Wednesday, March 21, 2018

Crime time

The last 24 hours have been busy. Hennepin County finally got around to charging the cop who killed Justine Damond. A good guy with a gun stopped a shooter in a high school in Maryland. And the guy who was terrorizing Austin with bombs blew himself up as the police were closing in.

Of these stories, the one in Maryland is the most important, but also most likely to disappear from the news cycle, because it runs counter to the narrative. See if this argument sways you:

Speaking of fantasies
I'm not sure how Zal (whoever he is, but he's official) plans to stop all kids from getting guns, but I have to imagine a certain amount of fantasy, backed by overwhelming brute force, would be necessarily involved. Apparently in Zal's world, doing what works gets in the way of doing what he wants. And while a 17-year old is not legally an adult, it's misleading to refer to him as a child. Show us your plan, Mr. Zal. Tell us how you're going to prevent "children" from getting guns. Provide details, please.

We'll be watching the Damond case closely, but at this point I only have one conclusion -- it's still awfully tough to convict a cop.

5 comments:

W.B. Picklesworth said...

Zal is quite the contortionist. With an ability like that he could turn his mother into his father. Actually, these days...

jerrye92002 said...

Notice the incorrect verb tense? The officer had to shoot.... because ... the child BROUGHT the gun to school. There was no deterrent effect because "the child" was not deterred. That is not the fault of the deterrent but of someone who will not be deterred, and therein lies the problem. The only way to stop a determined aggressor is with superior force. Certainly the "guns free schools act" did not work, except to present what seemed an easy target for this young nut.

John said...

Through his parsing of facts, Zai's contortion flies in the face of reality.

A protective system has a number of components. A simple analogy would be a home alarm system. You install a system and place warning signs around the home to deter the intruder.

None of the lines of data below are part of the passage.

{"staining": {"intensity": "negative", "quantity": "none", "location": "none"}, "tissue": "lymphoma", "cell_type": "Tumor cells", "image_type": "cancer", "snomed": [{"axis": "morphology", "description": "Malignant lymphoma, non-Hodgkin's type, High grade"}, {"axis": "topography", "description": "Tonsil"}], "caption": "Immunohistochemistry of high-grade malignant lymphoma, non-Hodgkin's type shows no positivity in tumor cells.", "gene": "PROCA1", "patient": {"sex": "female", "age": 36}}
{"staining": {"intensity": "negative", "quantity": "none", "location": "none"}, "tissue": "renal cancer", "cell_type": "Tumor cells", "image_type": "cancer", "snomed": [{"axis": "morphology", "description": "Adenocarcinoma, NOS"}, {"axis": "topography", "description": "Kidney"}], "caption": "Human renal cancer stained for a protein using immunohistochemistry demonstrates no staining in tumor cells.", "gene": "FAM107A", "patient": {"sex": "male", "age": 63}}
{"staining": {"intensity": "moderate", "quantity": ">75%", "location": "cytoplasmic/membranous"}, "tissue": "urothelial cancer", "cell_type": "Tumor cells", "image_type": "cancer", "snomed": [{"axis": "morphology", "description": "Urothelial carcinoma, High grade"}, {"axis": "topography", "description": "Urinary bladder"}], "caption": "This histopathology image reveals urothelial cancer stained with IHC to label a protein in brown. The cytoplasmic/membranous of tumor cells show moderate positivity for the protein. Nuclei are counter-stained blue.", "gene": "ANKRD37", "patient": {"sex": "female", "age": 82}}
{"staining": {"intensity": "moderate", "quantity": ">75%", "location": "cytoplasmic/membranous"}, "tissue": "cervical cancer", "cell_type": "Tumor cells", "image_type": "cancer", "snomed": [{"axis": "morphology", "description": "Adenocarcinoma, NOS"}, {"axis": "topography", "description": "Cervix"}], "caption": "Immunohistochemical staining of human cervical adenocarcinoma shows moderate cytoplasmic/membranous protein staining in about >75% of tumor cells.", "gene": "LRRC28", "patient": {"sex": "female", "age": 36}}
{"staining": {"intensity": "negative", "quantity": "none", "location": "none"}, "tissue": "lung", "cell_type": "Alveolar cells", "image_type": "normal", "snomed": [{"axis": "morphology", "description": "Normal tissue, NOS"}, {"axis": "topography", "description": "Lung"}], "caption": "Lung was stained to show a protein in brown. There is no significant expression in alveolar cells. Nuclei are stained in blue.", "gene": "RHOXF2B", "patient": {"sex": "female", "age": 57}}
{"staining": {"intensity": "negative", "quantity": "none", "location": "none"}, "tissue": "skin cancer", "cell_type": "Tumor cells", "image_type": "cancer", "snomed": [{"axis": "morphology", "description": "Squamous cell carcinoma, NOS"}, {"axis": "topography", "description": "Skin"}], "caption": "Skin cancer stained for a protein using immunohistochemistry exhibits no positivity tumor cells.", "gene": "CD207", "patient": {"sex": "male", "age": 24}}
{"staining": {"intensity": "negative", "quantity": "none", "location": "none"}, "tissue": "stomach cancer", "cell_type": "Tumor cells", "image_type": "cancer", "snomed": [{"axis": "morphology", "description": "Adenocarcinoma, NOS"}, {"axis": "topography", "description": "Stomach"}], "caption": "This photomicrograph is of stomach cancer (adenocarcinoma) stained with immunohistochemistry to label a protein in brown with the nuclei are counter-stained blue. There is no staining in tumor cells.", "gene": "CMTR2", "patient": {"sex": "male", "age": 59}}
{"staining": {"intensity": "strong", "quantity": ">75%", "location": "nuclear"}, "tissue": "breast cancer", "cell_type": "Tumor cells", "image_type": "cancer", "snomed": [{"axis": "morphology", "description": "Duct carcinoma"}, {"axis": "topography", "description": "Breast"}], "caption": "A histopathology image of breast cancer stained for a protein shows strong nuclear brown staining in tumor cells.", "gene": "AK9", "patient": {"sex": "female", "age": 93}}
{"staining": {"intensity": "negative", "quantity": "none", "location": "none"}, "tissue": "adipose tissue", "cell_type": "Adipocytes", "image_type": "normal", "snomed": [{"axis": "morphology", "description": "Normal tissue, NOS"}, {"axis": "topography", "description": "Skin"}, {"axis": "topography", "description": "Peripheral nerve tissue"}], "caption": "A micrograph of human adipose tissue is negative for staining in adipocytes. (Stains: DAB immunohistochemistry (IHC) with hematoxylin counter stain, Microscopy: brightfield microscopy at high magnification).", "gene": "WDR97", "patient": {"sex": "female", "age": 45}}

It will deter most, but never all. If the intruder enters the home the owner is alerted and perhaps the police are notified. Once they are alerted an appropriate response is required and expected.

The school resource officer acts in much the same way. The majority will see their presence as a deterrent and comply with the rules. Some won't. When this happens their role changes to alert and respond.

jerrye92002 said...

Except by law the school resource officer should not have been allowed to have a gun within 1000 feet of the school, unless that is a sensible exception to an otherwise nonsensical law. It certainly didn't stop the shooter as the "DO SOMETHING with good intentions" law intended.

3john2 said...

The students at Marjory Stoneman that demanded more security are getting it - good and hard.

https://www.nbcnews.com/news/us-news/marjory-stoneman-douglas-students-get-clear-backpacks-safety-measure-n859251

None of these measures, of course, would have prevented the shooting at their school. It's a classic, totalitarian response: ratchet down privacy, rights and liberty in the name of "doing something" - which always seems to benefit the State, not those supposedly being protected.